U.S. government agency analysts, the FBI announced on March 20th that there had been a significant spike in cybercriminals targeting employees working from home. Here’s what they advise employees to do to keep themselves and their company safe.

  • Consider implementing a weekly cybersecurity check for all employees working from home. During this pre-arranged time, employees can confirm that all security software is up to date (e.g., privacy tools, add-ons for browsers, and other patches).

  • Critical company files should be regularly backed up to a remote location in case of disaster, hardware failure, or ransomware attack. Notably, most ransomware attacks take place during the night or over the weekend, according to a recent FireEye report, likely because many companies don’t have IT staff working those shifts.

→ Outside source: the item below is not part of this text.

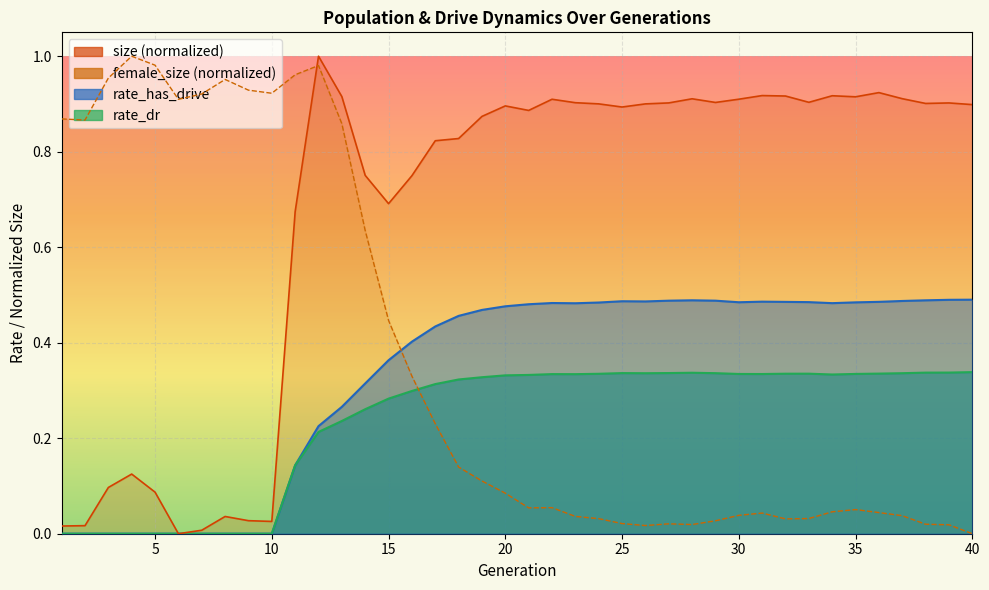

Between 38 and 27, which is larger?

27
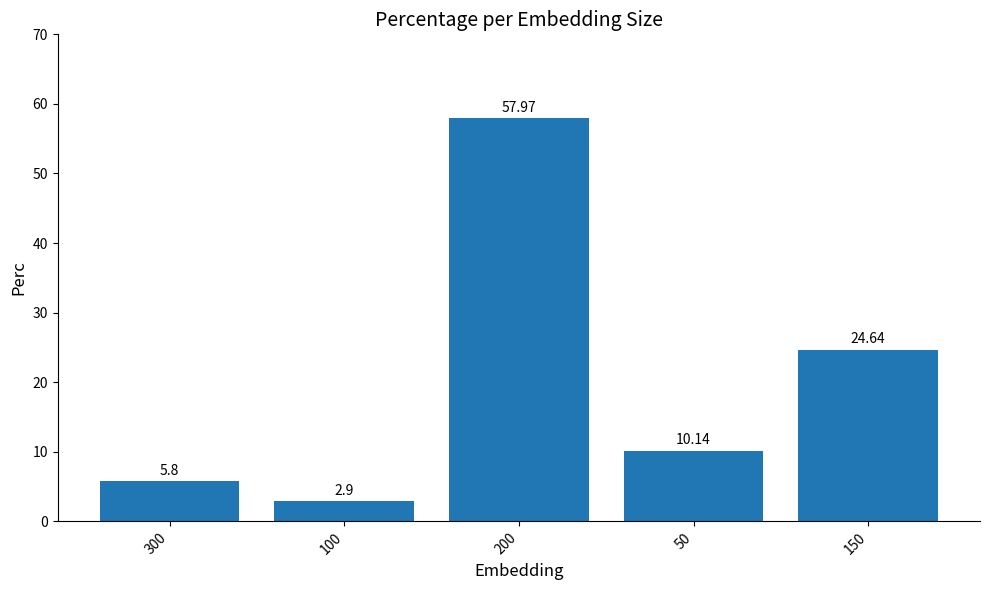

At which label does the data first exceed 10?

200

  • Employees should ensure their WiFi router is secure, and patching is up to date. This guide from WIRED is an excellent primer on router security. It provides a general how-to for changing passwords for both connections and administrative access, as well as updating firmware, hardening, and network segmentation.

  • Employees should be aware of current threats, as well as the basics of password security: recognizing phishing emails, phishing pages, scam pages, social engineering attacks, and incident reporting.

  • Define a clear procedure to follow in case of a security incident. Employees should be encouraged to report cyber incidents or suspicious emails and websites. This information can be used to isolate any ongoing attacks and prevent similar incidents in the future.

  • Enforce the use of multi-factor authentication for connecting to all corporate assets.

  • If possible, provide remote employees with a hardened, dedicated work machine with hard drive encryption and enforce an automatic patching policy on that device.

  • Protect your employees’ work devices, including laptops, tablets, mobile devices, and more. You may want to consider an endpoint security solution, such as that described by Crowdstrike.

  • Provide a VPN solution for connecting to assets on the internal corporate network. According to ZDNET, enterprise VPN servers have now become paramount to a company’s backbone, and their security and availability must be a focus going forward for IT teams. The use of a VPN also calls for endpoint protection, as compromised devices that are connected to the corporate network risk spreading infections to other devices.

  • Make sure any VPN solution is patched and up-to-date. Last year, the UK’s National Cyber Security Centre reported that Advanced Persistent Threat actors were exploiting vulnerabilities in multiple enterprise VPN solutions. We expect attacks on vulnerable VPN solutions to increase apace with the growth in usage.